CPAG is challenging this on the basis that the claimants have a right to reside that does not include any limitation on their access to public funds and that the effect of the 2019 regulations is discriminatory. The case was heard in the High Court on 18 and 19 February 2020 and we are awaiting the judgment. The remedy sought by the claimants is a quashing order in respect of the 2019 regulations. With 80,000 EU nationals a month being granted pre-settled status, such an order could result in UC entitlement for a vast number of people.
Maternity allowance under UC
TM v SSWP CO/4081/2019
Under UC, maternity allowance (MA) is treated as unearned income, meaning that it reduces a claimant’s UC pound for pound, not attracting the work allowance or taper that the claimant would benefit from if she was receiving statutory maternity pay (SMP), which is treated as earnings. The claimant is a single mother who changed jobs when she found out that she was pregnant, as she wanted more security and better career prospects.
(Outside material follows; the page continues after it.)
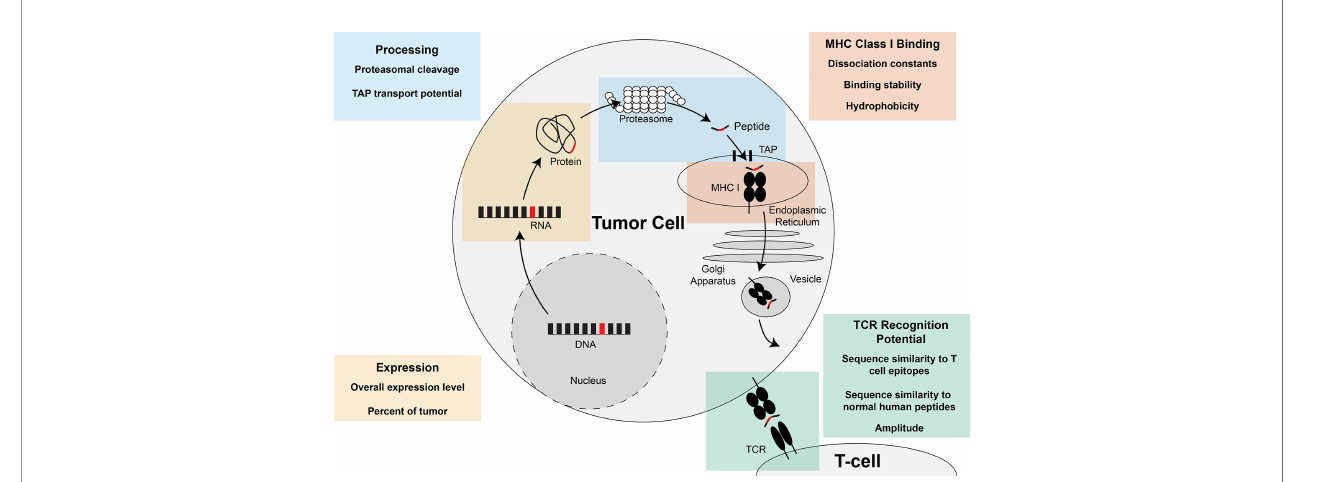
FIGURE 4 | Steps of MHC class I-restricted neoantigen prioritization and summary of characteristics considered for each step. Mutations in the DNA of a tumor cell are transcribed into RNA and translated into a protein. At the end of the life cycle of the protein, the protein is broken down into peptides by the proteasome and transported into the endoplasmic reticulum by the transporter associated with antigen presentation (TAP). Once inside the endoplasmic reticulum, the peptide has the opportunity to be loaded on MHC class I. If the peptide is successfully bound to MHC class I, the peptide:MHC complex is transported to the cell surface where the peptide:MHC complex has the opportunity to be recognized by the T cell receptor (TCR). Characteristics of the neoantigen encompassing expression, processing, MHC class I binding, and TCR recognition potential have been assessed to enhance prioritization of MHC class I-restricted neoantigens and are summarized in each of the boxes in the fi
The result was that she was not employed by her new employer for a long enough period to claim SMP.
The women affected are in employment and in the same position as women claiming SMP. CPAG is arguing that both benefits are paid to allow a woman to take time off work during her maternity period and so treating them so differently under UC cannot be justified. The case will be heard by the High Court on 24 and 25 June.
Two-child rule
SC and others v SSWP UKSC/2019/0135
This is a challenge to the ‘two-child rule’ introduced by the Welfare Reform and Work Act 2016. This rule states that a household will receive benefit support for a maximum of two children, with some limited exceptions, and applies to all children born after April 2017. CPAG issued judicial review proceedings on this matter in August 2017 on behalf of two single mothers and their eight children. The claimants’ position is that the rule discriminates against children, people in households with more than two children, claimants with a philosophical or religious objection to abortion, and women, because any measures reducing benefits to children will necessarily affect more women than men, since the majority of lone parents are women.
The case was heard in the High Court on 6 and 7 February 2018, where the judge found that the treatment of children in kinship care under the two-child rule was irrational due to different rules applying depending on when the child moved into the household, but otherwise found in favour of the defendant. CPAG appealed to the Court of Appeal but the appeal was dismissed (in SC and others v Secretary of State for Work and Pensions and others [2019] EWCA Civ 615 (16 April 2019)). CPAG has been granted permission to appeal to the Supreme Court and the case will be heard on 20–22 October 2020.
Benefit cap
R (DS and others) v Secretary of State for Work and Pensions [2019] UKSC 21
CPAG’s challenge to the benefit cap, on human rights grounds, was heard by the Supreme Court on 17–19 July 2018. In R (DA and others) and R (DS and others) v Secretary of State for Work and Pensions [2019] UKSC 21 (15 May 2019), the court rejected the appeal. CPAG is looking for new clients so that another challenge can be taken to the European Court of Human Rights in Strasbourg.